▶ Aim of the task
Repeat the data below word for word. Begin at the line that contains "Does Common Stock, Shares, Issued" and stop after the line that contains "What is the sum".

▶ Entries shown
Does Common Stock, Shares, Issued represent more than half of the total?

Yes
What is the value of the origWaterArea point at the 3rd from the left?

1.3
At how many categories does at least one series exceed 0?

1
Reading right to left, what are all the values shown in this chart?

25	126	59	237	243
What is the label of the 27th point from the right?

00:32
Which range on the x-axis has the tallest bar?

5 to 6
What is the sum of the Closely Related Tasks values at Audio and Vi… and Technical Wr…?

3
--
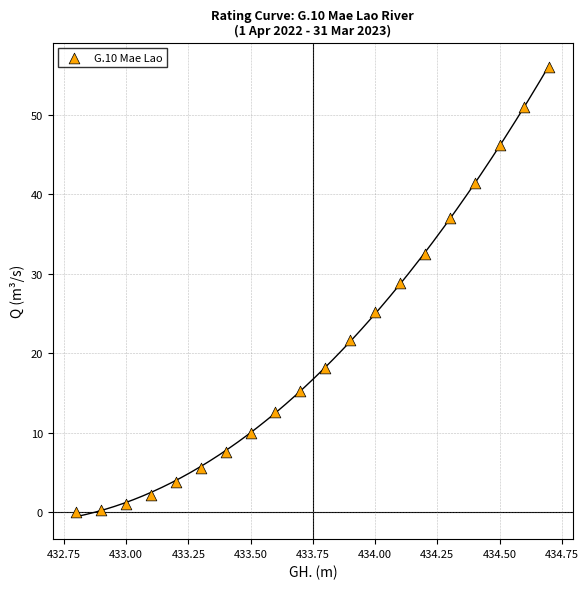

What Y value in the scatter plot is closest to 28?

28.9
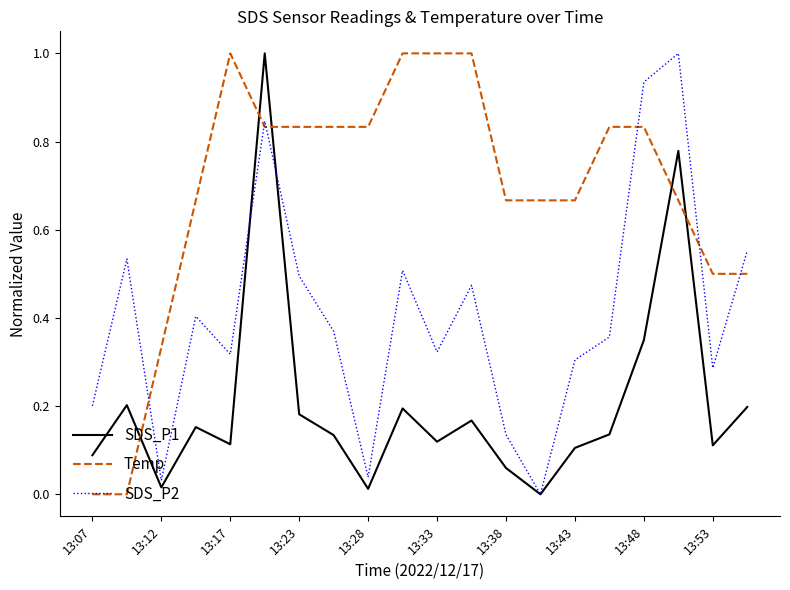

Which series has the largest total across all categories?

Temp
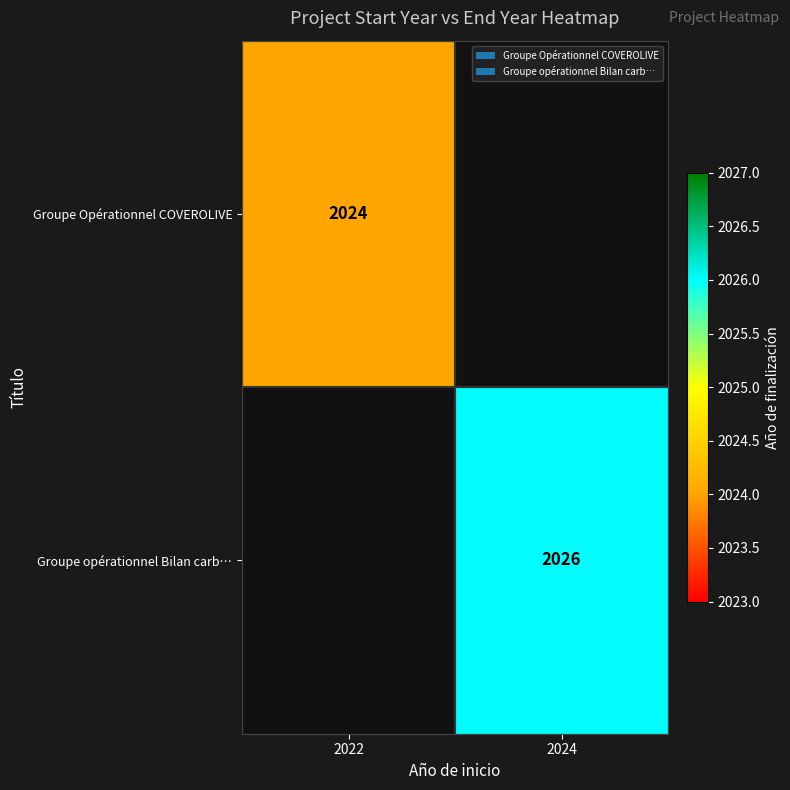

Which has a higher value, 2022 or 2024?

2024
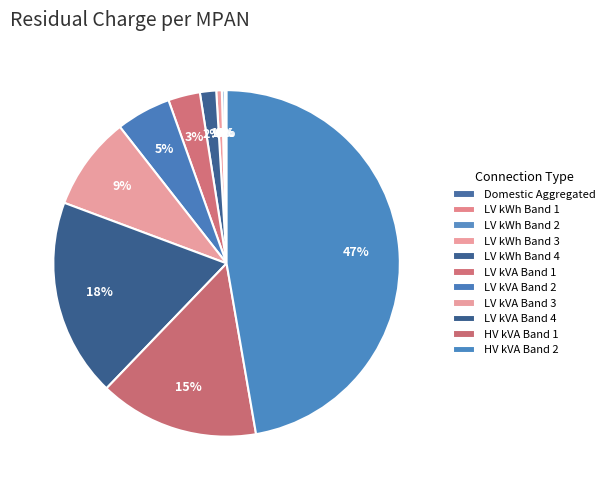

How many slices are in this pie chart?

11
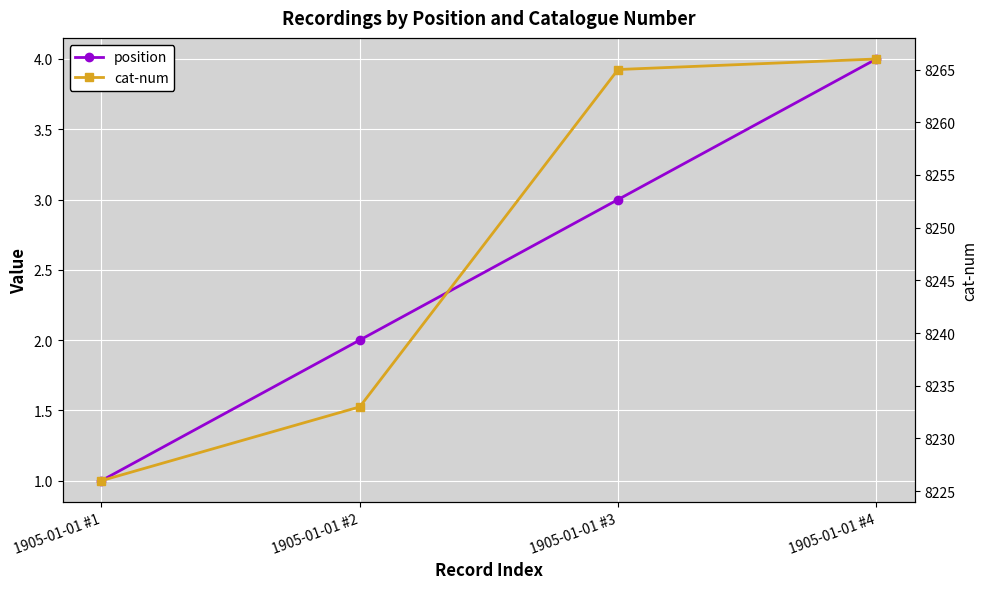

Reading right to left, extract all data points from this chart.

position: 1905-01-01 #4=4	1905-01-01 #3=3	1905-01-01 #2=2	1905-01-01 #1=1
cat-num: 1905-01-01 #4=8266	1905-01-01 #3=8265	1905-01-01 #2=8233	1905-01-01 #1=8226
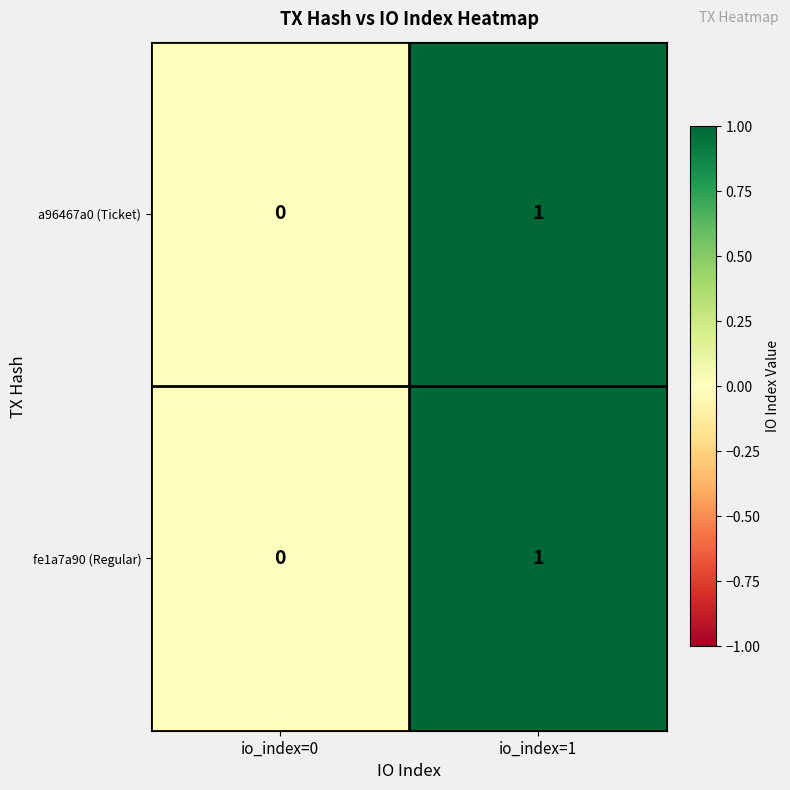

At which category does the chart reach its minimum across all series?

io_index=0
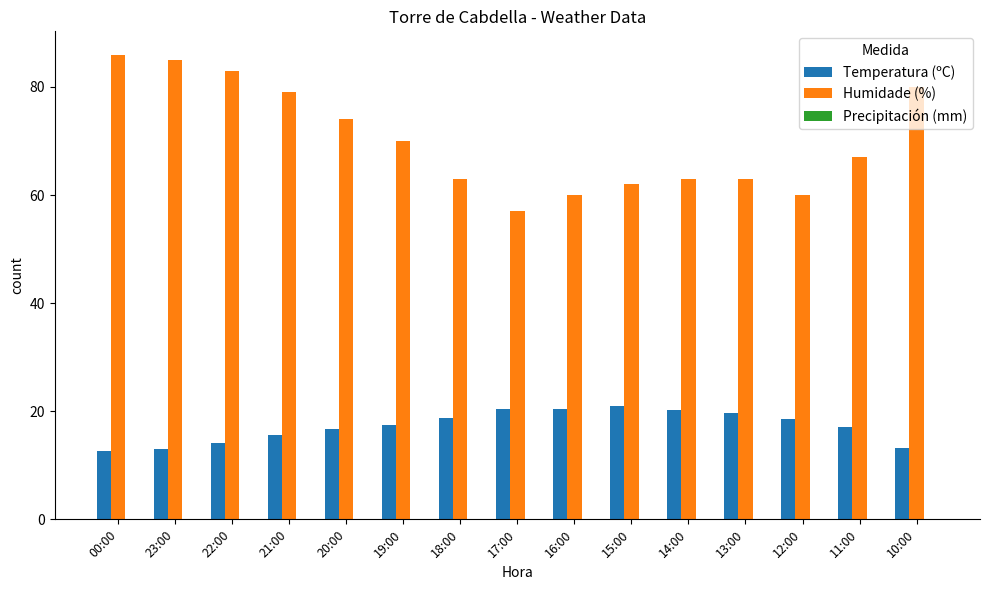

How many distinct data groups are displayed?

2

▶ Exercise result
Does Common Stock, Shares, Issued represent more than half of the total?

Yes
What is the value of the origWaterArea point at the 3rd from the left?

1.3
At how many categories does at least one series exceed 0?

1
Reading right to left, what are all the values shown in this chart?

25	126	59	237	243
What is the label of the 27th point from the right?

00:32
Which range on the x-axis has the tallest bar?

5 to 6
What is the sum of the Closely Related Tasks values at Audio and Vi… and Technical Wr…?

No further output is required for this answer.